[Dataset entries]
==*==
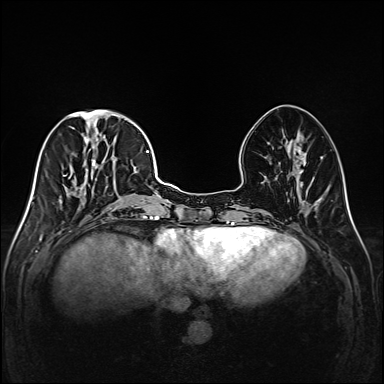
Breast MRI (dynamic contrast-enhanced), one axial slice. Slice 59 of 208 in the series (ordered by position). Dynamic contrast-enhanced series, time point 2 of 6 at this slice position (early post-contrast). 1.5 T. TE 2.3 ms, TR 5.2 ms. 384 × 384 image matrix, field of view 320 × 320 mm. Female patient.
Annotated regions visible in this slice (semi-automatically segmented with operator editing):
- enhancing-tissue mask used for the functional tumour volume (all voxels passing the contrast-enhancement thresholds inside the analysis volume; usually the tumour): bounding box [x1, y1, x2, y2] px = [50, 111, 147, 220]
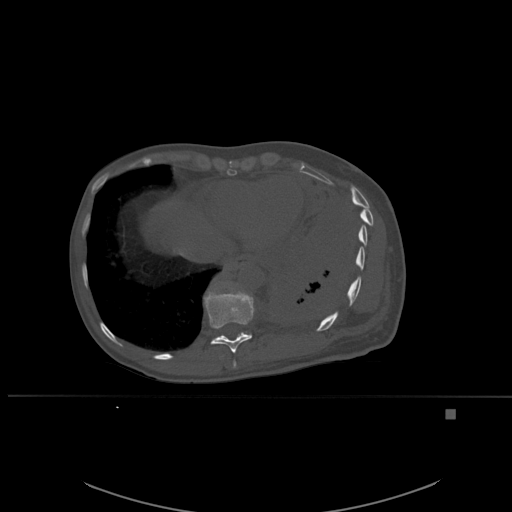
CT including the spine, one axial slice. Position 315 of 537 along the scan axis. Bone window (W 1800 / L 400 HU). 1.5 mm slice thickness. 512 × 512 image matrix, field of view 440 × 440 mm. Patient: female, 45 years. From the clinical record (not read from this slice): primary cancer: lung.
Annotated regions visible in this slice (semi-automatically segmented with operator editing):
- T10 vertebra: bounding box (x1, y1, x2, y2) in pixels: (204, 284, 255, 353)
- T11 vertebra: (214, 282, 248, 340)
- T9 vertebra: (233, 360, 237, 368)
==*==
Quote verbatim the line containing "- T10 vertebra: bounding" and every line after it through the end of the records above.

◆ **Exercise answer**:
- T10 vertebra: bounding box (x1, y1, x2, y2) in pixels: (204, 284, 255, 353)
- T11 vertebra: (214, 282, 248, 340)
- T9 vertebra: (233, 360, 237, 368)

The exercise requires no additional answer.